It has been a remarkable year, full of difficult challenges but also many rewards. I want to thank all of you for pulling together through these extraordinary times. The spirit and determination of our community has maintained scientific research at the forefront, has brought our students back to campus and provided them the best possible learning and research experiences, and has maintained collegiality and a positive and inclusive environment in the face of difficult circumstances. All of this speaks to our resilience as a community. It is hard not to be dismayed by the specter of a new Covid variant causing yet another surge in cases, and the risks this brings to our well-being, along with the accompanying fatigue and anxiety. We will get through this. It should be gratifying to all of us that many of our Caltech colleagues, largely (but not exclusively) in other divisions, are at the forefront in helping the Nation to understand the characteristics of the various mutations, and to determine how to combat them.
We are a resilient community, and there is much to look forward to in the coming years. I want to highlight some exciting developments that we have to look forward to and remind everyone of some of the amazing accomplishments of the last twelve months.
The Dr. Allen and Charlotte Ginsburg Center for Quantum Precision Measurement, and the Institute for Fundamental Quantum Sciences
I am excited to announce that in early January we are kicking off the detailed design and construction of a new building, the Dr. Allen and Charlotte Ginsburg Center for Quantum Precision Measurement (CQPM). This center will be constructed on the old Sloan Annex site, and will bring the Institute for Quantum Information and Matter (IQIM), currently located in the EAS Annenberg building, and quantum experiment and precision measurement together in one location, uniting a community pursuing new quantum strategies with applications ranging from gravitational wave detection to quantum materials and computation. A preliminary study was performed last year led by a faculty committee with Dave Hsieh as chair, including Caltech facilities, and an architectural firm. Their hard work enabled us to develop the concept, and raise the funding for the new building. We are incredibly grateful to Dr. Allen and Charlotte Ginsburg for their lead gift making the building possible, and for the major gift to construct the laboratories, to be named in honor of our colleague Kip Thorne, from the Fairchild Foundation.
Thanks to another generous gift from an anonymous donor, we are also able to extend beyond CQPM and establish a larger Institute spanning the new building, labs in Downs-Lauritsen and Linde, with connective elements below and above ground allowing for sharing of equipment and easy movement throughout the relevant intellectual centers. With these additional resources we will rethink the utilization of space for theory and experiment across the new Institute, guided by the goal of maximizing collaboration and interdisciplinary activities centered around the exciting forefronts of quantum science and precision measurement.
Transformative Gift for Keck Instrumentation
The W.M. Keck Observatory (WMKO), with its two 10-m telescopes, is one of the most productive astronomical observatories in the world.
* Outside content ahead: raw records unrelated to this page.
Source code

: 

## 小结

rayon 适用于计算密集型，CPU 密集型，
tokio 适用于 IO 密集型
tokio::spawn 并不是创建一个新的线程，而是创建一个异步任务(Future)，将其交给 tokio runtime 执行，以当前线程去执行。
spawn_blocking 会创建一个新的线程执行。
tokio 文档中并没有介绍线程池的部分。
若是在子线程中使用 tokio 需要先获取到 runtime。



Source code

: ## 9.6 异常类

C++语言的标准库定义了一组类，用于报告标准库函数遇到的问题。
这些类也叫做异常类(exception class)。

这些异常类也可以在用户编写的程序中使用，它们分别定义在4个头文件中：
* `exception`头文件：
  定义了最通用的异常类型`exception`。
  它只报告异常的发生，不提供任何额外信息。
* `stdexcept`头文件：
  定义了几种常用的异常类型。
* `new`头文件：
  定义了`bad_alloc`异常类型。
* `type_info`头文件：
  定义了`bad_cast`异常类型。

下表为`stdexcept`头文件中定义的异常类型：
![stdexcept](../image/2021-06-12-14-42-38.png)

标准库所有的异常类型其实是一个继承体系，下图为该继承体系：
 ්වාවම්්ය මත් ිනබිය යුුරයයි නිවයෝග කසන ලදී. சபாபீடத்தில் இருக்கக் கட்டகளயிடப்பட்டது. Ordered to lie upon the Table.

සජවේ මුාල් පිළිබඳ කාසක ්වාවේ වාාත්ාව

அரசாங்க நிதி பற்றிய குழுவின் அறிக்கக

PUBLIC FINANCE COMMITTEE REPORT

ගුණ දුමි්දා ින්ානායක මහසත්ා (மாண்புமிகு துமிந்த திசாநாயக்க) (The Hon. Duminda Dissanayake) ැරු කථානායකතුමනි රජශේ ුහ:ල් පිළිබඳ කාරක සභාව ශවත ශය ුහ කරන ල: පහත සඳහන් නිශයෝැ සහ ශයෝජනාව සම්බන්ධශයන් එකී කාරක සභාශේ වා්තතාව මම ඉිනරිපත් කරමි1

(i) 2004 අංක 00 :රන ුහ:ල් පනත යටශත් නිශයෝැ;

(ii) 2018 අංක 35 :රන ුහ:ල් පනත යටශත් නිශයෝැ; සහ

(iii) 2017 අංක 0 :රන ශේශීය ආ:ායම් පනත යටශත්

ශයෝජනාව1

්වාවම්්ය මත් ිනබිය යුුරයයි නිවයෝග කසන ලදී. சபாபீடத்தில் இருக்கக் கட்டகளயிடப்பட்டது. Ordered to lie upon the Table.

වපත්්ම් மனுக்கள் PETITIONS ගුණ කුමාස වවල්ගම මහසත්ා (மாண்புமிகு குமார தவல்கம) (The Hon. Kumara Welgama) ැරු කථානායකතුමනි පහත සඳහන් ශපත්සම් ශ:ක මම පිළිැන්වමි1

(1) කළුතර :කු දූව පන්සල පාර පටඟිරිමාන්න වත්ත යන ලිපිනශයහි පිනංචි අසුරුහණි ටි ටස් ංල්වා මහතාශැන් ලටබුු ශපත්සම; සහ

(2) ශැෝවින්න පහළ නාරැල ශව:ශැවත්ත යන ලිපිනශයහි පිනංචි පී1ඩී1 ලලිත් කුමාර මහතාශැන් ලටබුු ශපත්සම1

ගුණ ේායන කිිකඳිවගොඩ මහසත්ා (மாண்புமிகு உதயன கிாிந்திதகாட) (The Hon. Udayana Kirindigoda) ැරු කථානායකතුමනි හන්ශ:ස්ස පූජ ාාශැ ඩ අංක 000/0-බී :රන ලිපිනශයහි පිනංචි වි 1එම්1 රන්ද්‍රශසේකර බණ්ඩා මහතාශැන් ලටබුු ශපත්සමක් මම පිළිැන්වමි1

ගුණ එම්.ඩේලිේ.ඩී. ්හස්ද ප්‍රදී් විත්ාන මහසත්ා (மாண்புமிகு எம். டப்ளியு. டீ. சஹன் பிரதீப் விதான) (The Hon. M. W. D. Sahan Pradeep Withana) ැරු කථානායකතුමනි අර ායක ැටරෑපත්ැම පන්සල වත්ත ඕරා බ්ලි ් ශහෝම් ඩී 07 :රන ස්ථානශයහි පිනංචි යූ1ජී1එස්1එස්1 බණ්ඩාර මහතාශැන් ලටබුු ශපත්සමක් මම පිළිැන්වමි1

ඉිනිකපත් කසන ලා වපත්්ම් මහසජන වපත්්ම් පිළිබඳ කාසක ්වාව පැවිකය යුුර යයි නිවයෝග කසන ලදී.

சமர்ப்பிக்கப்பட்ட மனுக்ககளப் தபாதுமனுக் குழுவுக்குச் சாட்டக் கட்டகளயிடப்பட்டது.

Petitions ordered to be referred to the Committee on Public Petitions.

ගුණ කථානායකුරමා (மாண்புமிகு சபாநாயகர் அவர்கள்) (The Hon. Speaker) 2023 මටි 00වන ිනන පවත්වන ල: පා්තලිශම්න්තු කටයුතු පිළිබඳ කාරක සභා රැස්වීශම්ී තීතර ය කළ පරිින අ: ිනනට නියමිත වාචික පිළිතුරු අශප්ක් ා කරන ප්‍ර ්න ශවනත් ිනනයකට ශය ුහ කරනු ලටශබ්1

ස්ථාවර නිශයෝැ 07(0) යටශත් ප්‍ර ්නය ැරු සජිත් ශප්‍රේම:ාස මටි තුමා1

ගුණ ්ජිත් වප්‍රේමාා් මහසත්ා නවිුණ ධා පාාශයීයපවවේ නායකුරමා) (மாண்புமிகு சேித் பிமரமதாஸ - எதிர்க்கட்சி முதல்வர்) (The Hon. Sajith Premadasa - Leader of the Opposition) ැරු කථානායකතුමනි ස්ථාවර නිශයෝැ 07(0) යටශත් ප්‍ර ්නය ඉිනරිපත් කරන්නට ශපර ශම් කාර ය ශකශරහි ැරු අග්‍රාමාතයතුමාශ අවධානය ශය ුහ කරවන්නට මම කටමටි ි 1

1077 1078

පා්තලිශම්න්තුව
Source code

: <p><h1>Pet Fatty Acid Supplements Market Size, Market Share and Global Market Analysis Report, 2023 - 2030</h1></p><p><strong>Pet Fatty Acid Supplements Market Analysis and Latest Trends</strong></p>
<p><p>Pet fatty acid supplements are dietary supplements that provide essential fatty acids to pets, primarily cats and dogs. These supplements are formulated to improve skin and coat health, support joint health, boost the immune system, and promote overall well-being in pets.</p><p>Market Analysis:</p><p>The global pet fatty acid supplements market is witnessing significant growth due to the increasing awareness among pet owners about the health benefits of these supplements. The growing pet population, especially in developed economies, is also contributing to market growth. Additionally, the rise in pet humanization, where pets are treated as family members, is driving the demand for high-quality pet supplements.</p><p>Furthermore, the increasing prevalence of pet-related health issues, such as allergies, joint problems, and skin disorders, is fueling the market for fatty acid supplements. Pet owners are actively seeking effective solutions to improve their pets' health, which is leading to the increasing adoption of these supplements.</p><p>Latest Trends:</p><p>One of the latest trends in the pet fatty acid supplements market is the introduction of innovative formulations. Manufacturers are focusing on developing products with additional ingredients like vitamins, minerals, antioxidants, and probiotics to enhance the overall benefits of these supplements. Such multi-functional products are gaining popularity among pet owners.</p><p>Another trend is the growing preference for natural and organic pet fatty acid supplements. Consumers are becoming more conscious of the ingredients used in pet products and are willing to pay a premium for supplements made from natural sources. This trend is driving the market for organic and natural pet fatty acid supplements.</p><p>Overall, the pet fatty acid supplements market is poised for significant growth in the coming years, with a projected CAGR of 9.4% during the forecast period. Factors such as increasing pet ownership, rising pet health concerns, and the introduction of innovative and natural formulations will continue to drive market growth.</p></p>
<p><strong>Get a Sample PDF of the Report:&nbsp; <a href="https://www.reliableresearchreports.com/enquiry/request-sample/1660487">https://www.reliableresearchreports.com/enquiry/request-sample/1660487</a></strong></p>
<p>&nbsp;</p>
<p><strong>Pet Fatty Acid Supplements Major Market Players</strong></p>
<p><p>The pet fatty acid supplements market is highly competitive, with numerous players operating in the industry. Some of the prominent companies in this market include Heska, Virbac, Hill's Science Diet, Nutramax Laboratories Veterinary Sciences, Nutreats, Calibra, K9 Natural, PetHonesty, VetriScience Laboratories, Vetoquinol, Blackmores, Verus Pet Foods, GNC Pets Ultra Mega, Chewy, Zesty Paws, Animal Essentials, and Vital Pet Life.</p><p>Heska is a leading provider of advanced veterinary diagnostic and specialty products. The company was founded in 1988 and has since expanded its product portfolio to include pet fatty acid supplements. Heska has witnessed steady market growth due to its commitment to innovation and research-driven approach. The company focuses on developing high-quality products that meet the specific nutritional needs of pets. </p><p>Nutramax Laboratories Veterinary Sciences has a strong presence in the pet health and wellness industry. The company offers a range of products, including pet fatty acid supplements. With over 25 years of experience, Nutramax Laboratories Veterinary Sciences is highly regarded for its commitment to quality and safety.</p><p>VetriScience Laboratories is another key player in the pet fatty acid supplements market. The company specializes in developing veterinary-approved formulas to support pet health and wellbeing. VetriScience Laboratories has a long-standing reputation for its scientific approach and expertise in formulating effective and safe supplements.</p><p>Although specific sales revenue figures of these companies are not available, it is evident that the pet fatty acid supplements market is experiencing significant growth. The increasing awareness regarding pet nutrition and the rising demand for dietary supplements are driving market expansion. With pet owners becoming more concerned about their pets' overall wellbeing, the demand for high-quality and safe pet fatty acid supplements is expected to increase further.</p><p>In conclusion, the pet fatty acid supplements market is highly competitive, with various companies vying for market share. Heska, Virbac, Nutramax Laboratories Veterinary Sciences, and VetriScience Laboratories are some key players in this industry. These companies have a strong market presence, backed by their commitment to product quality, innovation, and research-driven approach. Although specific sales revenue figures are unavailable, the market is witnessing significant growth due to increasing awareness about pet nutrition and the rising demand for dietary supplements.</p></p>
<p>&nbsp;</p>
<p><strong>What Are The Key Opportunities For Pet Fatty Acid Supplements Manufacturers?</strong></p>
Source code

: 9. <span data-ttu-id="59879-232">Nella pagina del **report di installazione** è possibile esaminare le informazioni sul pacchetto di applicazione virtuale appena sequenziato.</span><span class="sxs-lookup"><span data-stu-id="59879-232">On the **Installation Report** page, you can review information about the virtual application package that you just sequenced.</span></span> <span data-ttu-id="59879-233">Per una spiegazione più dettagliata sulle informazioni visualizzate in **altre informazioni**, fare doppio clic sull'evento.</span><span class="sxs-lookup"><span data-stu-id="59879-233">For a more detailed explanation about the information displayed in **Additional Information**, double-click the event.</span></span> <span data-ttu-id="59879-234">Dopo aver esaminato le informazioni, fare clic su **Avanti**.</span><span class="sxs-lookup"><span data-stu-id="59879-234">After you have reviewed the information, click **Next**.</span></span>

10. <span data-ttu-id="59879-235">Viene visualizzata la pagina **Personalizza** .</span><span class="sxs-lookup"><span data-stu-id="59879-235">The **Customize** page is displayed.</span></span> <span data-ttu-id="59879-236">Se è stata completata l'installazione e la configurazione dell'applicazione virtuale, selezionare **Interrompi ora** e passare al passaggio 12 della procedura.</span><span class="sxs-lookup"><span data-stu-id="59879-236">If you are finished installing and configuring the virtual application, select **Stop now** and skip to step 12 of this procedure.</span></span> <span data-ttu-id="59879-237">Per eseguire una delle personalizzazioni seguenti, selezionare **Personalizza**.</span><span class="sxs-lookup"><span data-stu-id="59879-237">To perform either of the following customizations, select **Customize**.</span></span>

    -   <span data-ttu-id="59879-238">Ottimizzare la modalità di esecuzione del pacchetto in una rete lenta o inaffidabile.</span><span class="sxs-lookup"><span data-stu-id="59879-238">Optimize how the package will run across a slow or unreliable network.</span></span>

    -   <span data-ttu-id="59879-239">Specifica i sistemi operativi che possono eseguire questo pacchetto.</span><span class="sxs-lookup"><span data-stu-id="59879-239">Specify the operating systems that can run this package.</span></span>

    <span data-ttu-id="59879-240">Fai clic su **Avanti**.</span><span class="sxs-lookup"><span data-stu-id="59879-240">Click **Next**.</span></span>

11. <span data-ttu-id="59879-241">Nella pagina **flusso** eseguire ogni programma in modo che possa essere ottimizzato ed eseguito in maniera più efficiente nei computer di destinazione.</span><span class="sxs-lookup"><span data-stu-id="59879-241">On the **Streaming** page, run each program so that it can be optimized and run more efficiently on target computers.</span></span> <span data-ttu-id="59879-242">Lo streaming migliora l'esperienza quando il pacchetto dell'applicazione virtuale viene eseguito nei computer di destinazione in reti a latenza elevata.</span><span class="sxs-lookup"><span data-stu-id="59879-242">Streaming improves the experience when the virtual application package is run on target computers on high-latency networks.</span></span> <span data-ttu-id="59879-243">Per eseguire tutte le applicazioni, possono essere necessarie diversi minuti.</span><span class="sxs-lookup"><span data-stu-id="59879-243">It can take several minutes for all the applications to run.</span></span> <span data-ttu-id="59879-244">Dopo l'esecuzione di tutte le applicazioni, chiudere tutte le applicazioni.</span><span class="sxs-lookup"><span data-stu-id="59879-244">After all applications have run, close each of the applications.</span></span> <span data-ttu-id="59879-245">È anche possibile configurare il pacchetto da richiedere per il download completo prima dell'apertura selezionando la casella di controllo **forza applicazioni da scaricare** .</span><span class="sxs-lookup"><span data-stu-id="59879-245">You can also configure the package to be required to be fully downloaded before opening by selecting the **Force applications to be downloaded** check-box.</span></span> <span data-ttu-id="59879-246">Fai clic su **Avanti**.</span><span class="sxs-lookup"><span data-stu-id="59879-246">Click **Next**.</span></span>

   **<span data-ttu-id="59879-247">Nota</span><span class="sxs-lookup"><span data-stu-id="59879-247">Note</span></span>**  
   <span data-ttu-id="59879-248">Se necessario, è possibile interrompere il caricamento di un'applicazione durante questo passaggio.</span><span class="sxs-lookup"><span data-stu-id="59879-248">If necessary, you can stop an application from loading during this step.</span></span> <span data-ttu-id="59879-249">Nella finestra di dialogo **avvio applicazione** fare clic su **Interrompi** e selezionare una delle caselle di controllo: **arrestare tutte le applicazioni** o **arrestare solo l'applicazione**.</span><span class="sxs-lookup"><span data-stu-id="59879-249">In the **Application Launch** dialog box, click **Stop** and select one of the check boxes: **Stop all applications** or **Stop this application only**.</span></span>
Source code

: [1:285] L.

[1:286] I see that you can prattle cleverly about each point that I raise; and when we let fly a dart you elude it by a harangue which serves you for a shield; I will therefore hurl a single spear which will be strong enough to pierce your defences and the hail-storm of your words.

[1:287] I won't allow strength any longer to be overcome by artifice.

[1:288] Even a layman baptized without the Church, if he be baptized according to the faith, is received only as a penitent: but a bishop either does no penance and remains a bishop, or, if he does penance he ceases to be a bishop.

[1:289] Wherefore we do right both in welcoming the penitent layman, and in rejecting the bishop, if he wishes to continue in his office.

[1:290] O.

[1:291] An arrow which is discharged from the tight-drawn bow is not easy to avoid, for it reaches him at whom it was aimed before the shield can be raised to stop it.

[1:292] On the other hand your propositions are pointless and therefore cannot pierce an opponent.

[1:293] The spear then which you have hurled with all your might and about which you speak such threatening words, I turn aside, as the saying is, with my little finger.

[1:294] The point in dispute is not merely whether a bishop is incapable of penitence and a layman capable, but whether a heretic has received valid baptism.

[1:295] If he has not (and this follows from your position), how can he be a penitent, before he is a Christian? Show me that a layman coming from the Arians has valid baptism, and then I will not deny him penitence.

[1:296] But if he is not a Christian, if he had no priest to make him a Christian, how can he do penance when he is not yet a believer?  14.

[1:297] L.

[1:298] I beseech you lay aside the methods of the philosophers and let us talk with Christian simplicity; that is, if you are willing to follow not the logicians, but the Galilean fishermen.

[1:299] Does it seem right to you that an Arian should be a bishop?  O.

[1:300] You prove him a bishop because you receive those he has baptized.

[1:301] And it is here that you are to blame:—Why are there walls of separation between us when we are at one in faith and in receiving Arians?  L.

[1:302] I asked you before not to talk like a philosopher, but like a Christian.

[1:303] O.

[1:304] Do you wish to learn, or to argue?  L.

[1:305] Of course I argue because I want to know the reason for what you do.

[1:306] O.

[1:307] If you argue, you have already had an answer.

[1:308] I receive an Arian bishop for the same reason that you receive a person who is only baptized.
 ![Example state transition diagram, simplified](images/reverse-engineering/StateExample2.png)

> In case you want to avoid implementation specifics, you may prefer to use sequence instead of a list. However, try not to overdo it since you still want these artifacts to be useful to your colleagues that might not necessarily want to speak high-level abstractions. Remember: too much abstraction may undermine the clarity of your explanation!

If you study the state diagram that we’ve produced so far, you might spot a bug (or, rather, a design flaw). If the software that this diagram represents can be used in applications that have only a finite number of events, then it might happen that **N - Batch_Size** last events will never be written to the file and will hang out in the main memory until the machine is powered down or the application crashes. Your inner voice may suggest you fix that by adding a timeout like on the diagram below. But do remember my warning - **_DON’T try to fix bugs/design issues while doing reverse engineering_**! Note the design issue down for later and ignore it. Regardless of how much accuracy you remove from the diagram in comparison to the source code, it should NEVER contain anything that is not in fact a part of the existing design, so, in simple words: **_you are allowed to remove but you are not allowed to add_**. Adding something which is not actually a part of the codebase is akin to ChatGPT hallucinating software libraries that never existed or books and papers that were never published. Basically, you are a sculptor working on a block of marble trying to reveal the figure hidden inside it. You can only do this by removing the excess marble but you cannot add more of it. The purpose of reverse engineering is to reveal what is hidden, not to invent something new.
The Observatory is jointly run by Caltech and the University of California, and many of our faculty in PMA and GPS have observational research programs centered around using WMKO to explore the Solar system and the cosmos. New instruments are crucial to maintaining Keck’s prominence and keeping its capabilities on the cutting edge. This year an anonymous donor pledged ~70M$ that will support the construction of several major new Keck instruments. These will enable Caltech astronomers and planetary scientists to explore planets orbiting other nearby stars in our galaxy, to complement the soon-to-be-launched James Webb Space Telescope to probe distant galaxies as they grow and evolve over cosmic time, and to provide rapid follow-up of LIGO and ZTF-discovered transients.
Graduate Fellowship for Outreach, Education and Diversity Efforts The Diversity, Equity and Inclusion Task Force led by Dimitri Mawet (Astronomy), David Hsieh (Physics) and Prof. Matilde Marcolli (MA), and including student, postdoc and staff members, recommended that PMA have a graduate fellowship that can fund PMA students for a term so that they can offset TA or other duties to engage in public outreach, to promote STEM education in public schools, or to engage in campus-focused projects aimed at diversity and inclusion. Thanks to generous funding from the Heisings-Simons foundation, we are able to establish this fellowship in Spring. The division is focusing on raising additional matching funds to convert this to a permanent endowment for three students/year, each for a term. An announcement will go out soliciting applications this winter, for the inaugural fellowship to begin Spring term.
Looking through the accomplishments of 2021, even with the challenges of Covid, PMA researchers have continued to define scientific frontiers and set the bar for excellence.
My best wishes for the holidays, and for many new discoveries in 2022.